Yair Lapid struck the middle-ground on most issues, from the economy to diplomacy; and this moderate, pragmatic centrism appealed to a good part of an electorate which is, after all, more moderate than many had assumed. Outside of the occupied territories, in central Israel, most voters are focused on ‘kitchen table issues’ rather than the conflict. A Haaretz (centre-left) columnist, Gideon Levy, wrote that Israelis “want nothing, only to be left alone” and that Lapid, for these middle-class centrists, was the perfect embodiment of what they wanted from their politicians:  “looks good and dresses well, (…) well-spoken and well-married, lives in the right neighborhood and drives the right kind of Jeep. With that, he doesn’t say much. He’s not extreme, heaven forbid, that’s not who we are, nor does he stick his hand in the fire, that’s not us either. He stays away from any divisive issues, just as Israelis prefer.” Levy writes that “voters want a quiet, good life, peaceful and bourgeois, and to hell with all those pesky nagging issues.”

It may be a very cynical commentary and one may take issue with the gist of the editorial; but it reflects an interesting perspective. In the foreign press, Israel makes headlines because of the lingering Israeli-Palestinian conflict, the Iranian nuclear threat or the attention-grabbing actions of a few more radical settlers or nationalists. Most would be led to assume that these issues are the first preoccupation for voters – after all, the left-right divide in Israel is built around such issues. However, Lapid’s success – but also the success of past centrist parties, most recently Kadima in 2006 – show that, for many (but not all) voters, domestic issues and concerns common to voters around the world are a top priority. The 2011 social justice protests in Tel Aviv and around the country showed the importance of issues such as housing prices, public services or cost of living to the urban middle-class, which often feels ignored by the major parties. Labour had hoped to benefit electorally from the protests, in fact, two of the protest leaders were on the party’s list. It appears that Yesh Atid, rather than Labour, may have benefited the most from these protests instead.
---
## To-do list:
**A)** Decide whether each statement agrees with the passage on Yair Lapid's centrist appeal, answering yes or no and quoting the deciding words: (i) Gideon Levy is a columnist for Haaretz. (ii) Kadima is named as a past centrist party that succeeded in 2006. (iii) Three of the 2011 protest leaders were on Labour's list.
**B)** According to the passage on Yair Lapid's centrist appeal, which party may have benefited the most from the 2011 social justice protests?
**C)** List the issues that the passage on Yair Lapid's centrist appeal says the 2011 social justice protests showed to be important to the urban middle class.

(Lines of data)
---
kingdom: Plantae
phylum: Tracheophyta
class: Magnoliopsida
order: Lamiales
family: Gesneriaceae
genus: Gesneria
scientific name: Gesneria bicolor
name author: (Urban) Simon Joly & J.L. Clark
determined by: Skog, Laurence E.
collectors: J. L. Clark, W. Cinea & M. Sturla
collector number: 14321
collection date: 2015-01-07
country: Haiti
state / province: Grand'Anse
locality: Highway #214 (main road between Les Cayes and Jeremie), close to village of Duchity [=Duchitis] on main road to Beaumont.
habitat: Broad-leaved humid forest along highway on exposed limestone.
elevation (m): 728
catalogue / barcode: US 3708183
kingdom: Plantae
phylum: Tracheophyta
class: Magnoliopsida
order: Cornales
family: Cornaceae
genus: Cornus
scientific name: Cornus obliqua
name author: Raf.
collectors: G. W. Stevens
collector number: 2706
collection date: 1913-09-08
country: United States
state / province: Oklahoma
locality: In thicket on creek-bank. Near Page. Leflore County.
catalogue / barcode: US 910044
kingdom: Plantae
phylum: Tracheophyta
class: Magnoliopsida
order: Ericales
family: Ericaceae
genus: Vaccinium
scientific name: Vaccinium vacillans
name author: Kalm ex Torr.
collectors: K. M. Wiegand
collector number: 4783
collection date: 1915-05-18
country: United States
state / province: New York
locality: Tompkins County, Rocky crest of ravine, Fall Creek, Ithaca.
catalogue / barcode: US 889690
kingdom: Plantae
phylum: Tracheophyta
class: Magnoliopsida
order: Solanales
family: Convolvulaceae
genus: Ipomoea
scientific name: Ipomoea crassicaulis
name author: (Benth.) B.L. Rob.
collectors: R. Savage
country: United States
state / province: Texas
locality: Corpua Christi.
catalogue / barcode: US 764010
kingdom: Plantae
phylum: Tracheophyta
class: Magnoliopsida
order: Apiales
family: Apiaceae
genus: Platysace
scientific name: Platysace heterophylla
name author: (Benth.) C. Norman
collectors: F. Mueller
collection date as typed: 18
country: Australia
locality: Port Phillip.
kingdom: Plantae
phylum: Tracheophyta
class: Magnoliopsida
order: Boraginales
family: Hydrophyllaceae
---
## Solutions to each task:
**A)**
(i) Yes: "A Haaretz (centre-left) columnist, Gideon Levy"
(ii) Yes: "the success of past centrist parties, most recently Kadima in 2006"
(iii) No: "two of the protest leaders were on the party’s list"

**B)** Yesh Atid, rather than Labour.

**C)** Housing prices, public services, cost of living